No tempo da outra senhora, os comunistas eram acusados de “comer criancinhas ao pequeno-almoço”. A hipérbole parece aplicar-se, agora, ao Clero. O colunista católico João César das Neves clama que a Páscoa decorreu sob o lema do “crucificai-o” - ao Papa - tal como há 2 mil anos aconteceu com Cristo. É grande, para o Vaticano, a tentação de falar em “perseguição”: os números comprovam que a incidência de práticas pedófilas é muito superior noutras áreas de actividade, que lidam com menores, e minoritária em celibatários. Afinal, se alguns treinadores ou professores cometem actos de pedofilia, ninguém se lembrará de culpar a classe dos treinadores ou dos professores. Do mesmo modo, se se souber que uns pediatras tiveram práticas pedófilas, ninguém se lembrará de culpar a classe médica, ou de interpor um processo contra o bastonário da Ordem dos Médicos, por encobrimento. O bastonário não é polícia. O Papa também não. A Igreja não tem, pois, de sentir complexos.
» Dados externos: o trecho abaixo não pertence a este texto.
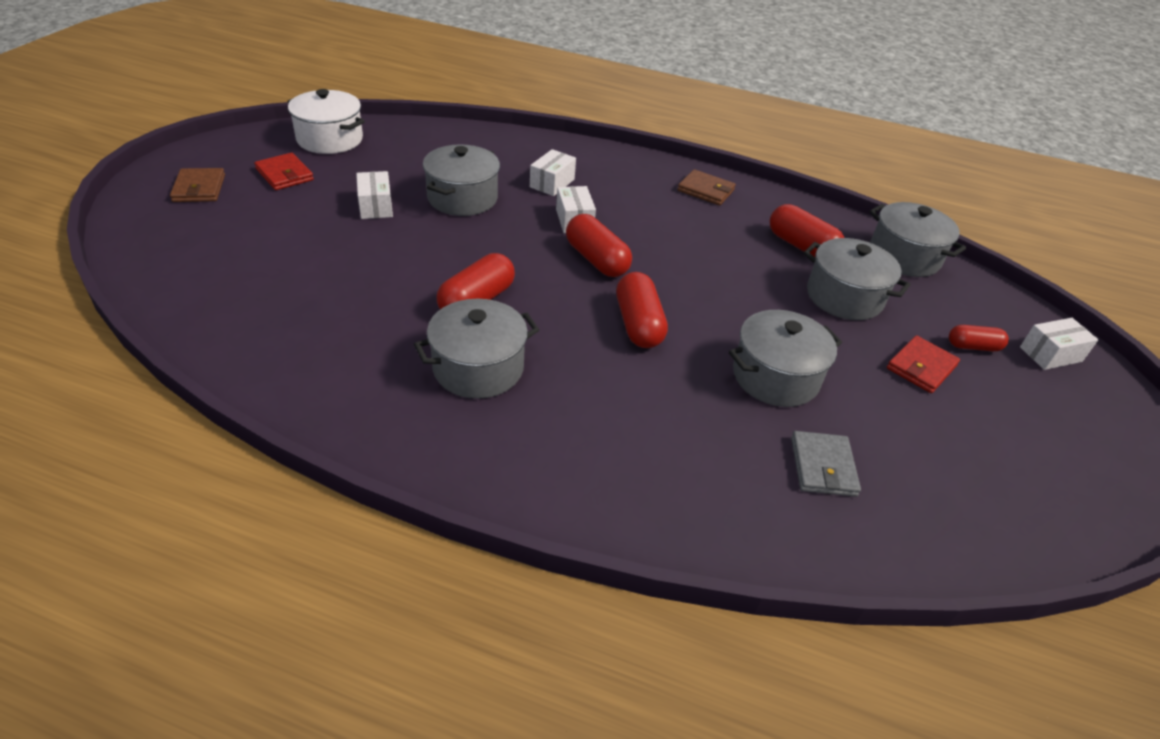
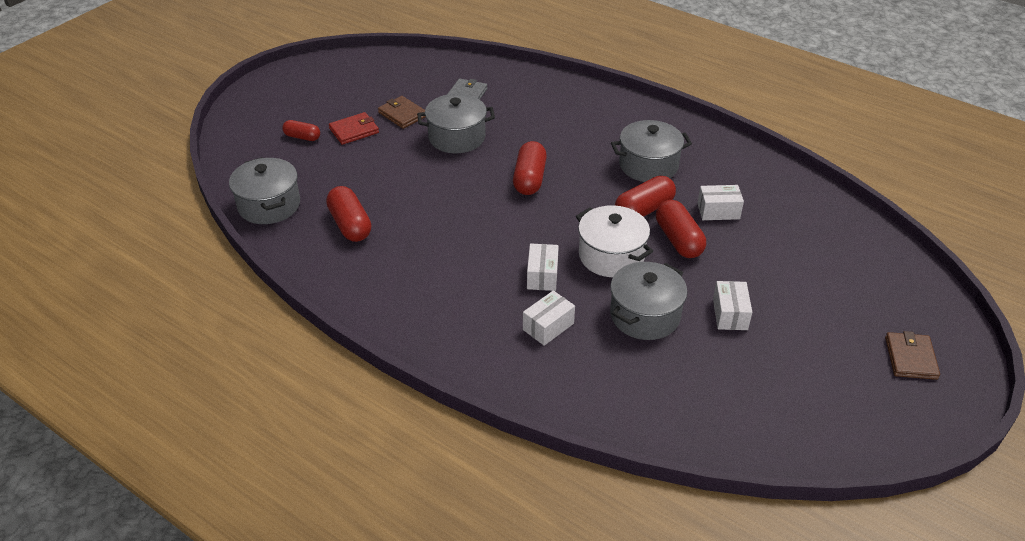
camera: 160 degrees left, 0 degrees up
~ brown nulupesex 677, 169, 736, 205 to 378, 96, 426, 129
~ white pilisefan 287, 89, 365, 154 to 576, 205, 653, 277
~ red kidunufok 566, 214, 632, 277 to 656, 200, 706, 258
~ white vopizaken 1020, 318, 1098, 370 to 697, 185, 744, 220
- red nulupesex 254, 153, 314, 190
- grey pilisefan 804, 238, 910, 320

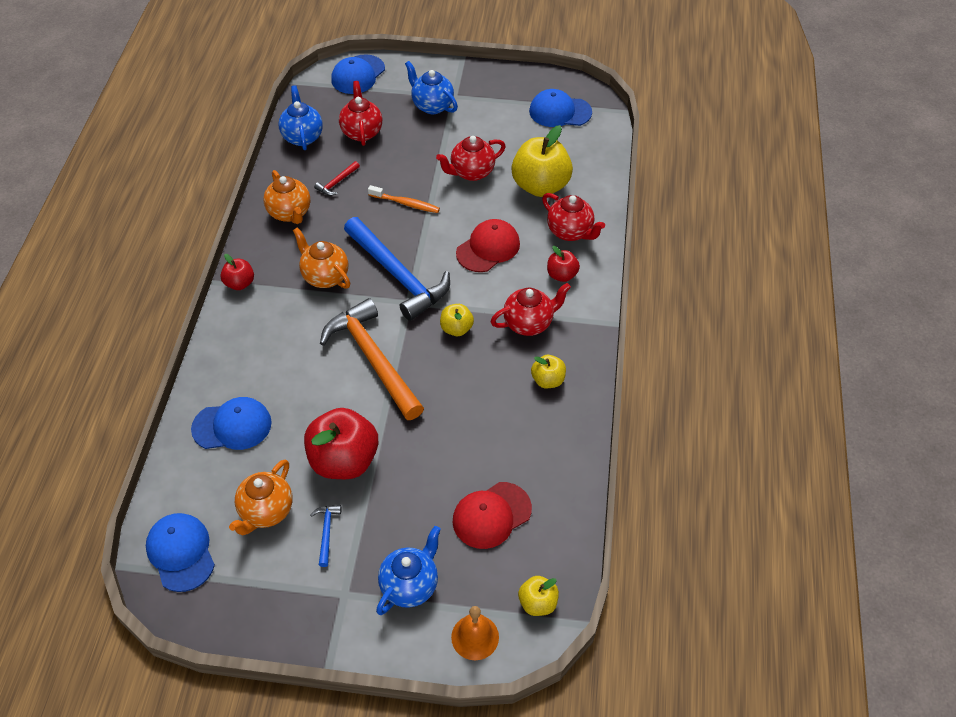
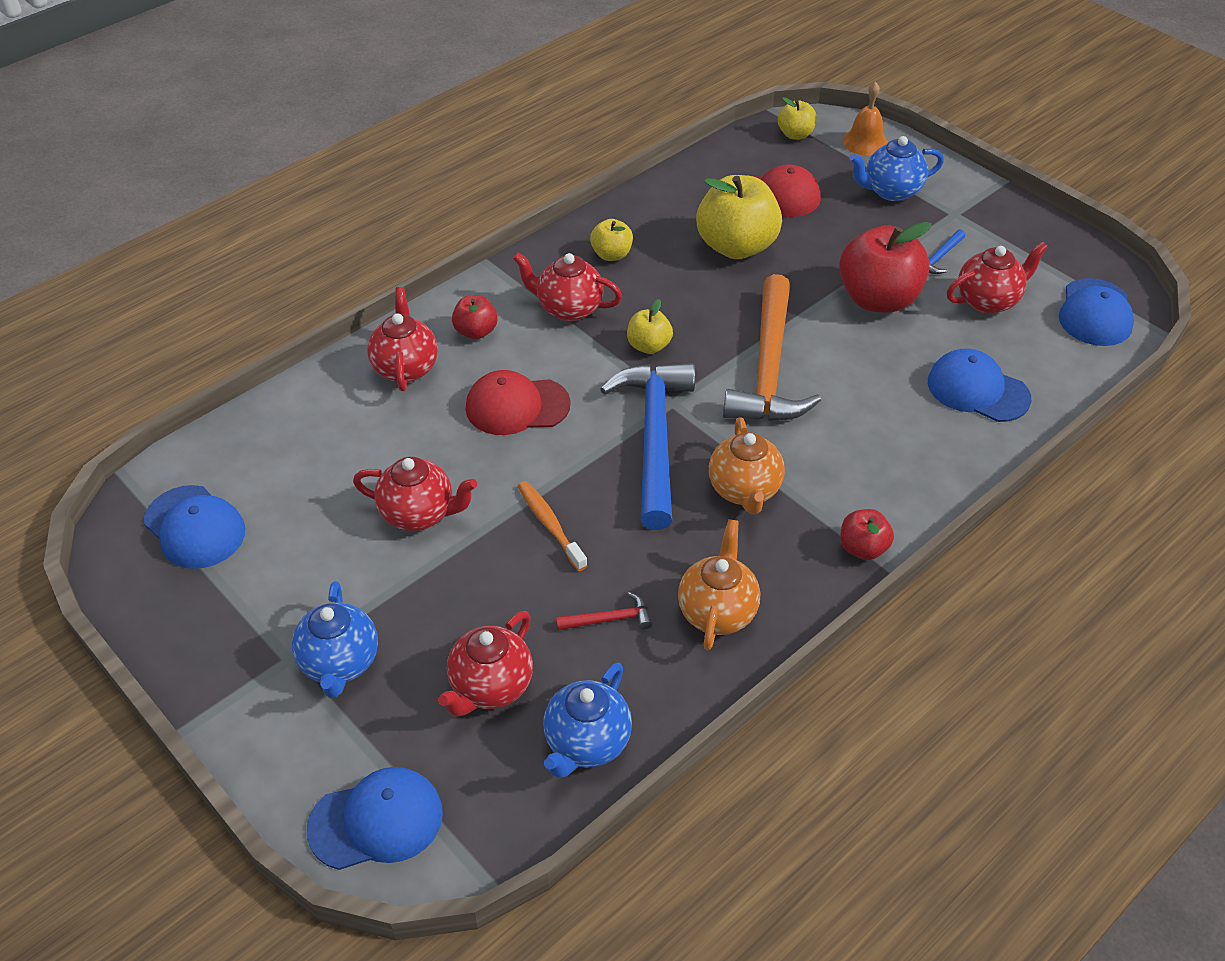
camera: 140 degrees left, 5 degrees down
~ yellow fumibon 511, 125, 573, 197 to 696, 175, 782, 259
~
Seria estranho, no entanto, que, sabendo dos factos, o bastonário não expulsasse da Ordem os médicos prevaricadores: quebraram a deontologia. É, por isso, incompreensível que a hierarquia católica não retire as suas maçãs podres do cesto: quebraram os votos. Com a tímida excepção, em Portugal, de D. José Policarpo - que se lembrou das virtudes cristãs do arrependimento e da humildade… - a estratégia da Igreja é totalmente desastrosa. Vejamos
porquê:
A Igreja esquece a virtude da humildade. A Igreja despreza as lições do arrependimento. A Igreja substitui a graça do perdão pelo pecado do encobrimento. A Igreja contradiz os seus ensinamentos, mostrando-se, primeiro, acossada, depois desorientada e, por fim, vítima.
E não devia sentir-se acossada: se a Igreja prega que o pecado existe, a pedofilia, revelada no seu seio é a confirmação da sua própria tese. Na perspectiva da Igreja, o mal revela-se até onde menos seria de esperar.
Porque não diz isto?
Devia sentir-se arrependida e mostrar-se pró-activa. Fazer o seu acto de contrição, por ter pecado por actos e omissões. Retirando aos prevaricadores a tentação e afastando-os das comunidades que ofenderam com os seus crimes.
Devia revelar discernimento. Explicar que é feita por homens e, portanto,imperfeita. Solicitar às comunidades cristãs que revelem todos os casos que conheçam, colocando a pressão do lado dos pedófilos. Por fim, ajudar espiritualmente os seus “irmãos extraviados”, perdoar-lhes os pecados, mas colaborar, ao mesmo tempo, com a justiça dos homens, cumprindo a máxima de Jesus: “A César o que é de César.”
A Igreja devia, finalmente, ser totalmente transparente. Mostrar que não deve e não teme. E usar esta provação, presumivelmente enviada por Deus, para melhorar e fortalecer-se.
A prática evidenciada pelo Vaticano não é a de uma igreja, mas a de uma seita. A estratégia de ocultação adoptada por Bento XVI é própria de uma sociedade secreta, vagamente mafiosa. E a impiedade para com as vítimas é chocante. Os católicos decepcionam-se, o anti-Cristo esfrega as mãos. Se o próprio Jesus, do alto da Cruz, olhasse, agora, para o “crucificado” de João César das Neves, ao seu lado, dir-lhe-ia: “Esta noite NÃO estarás comigo no Paraíso.”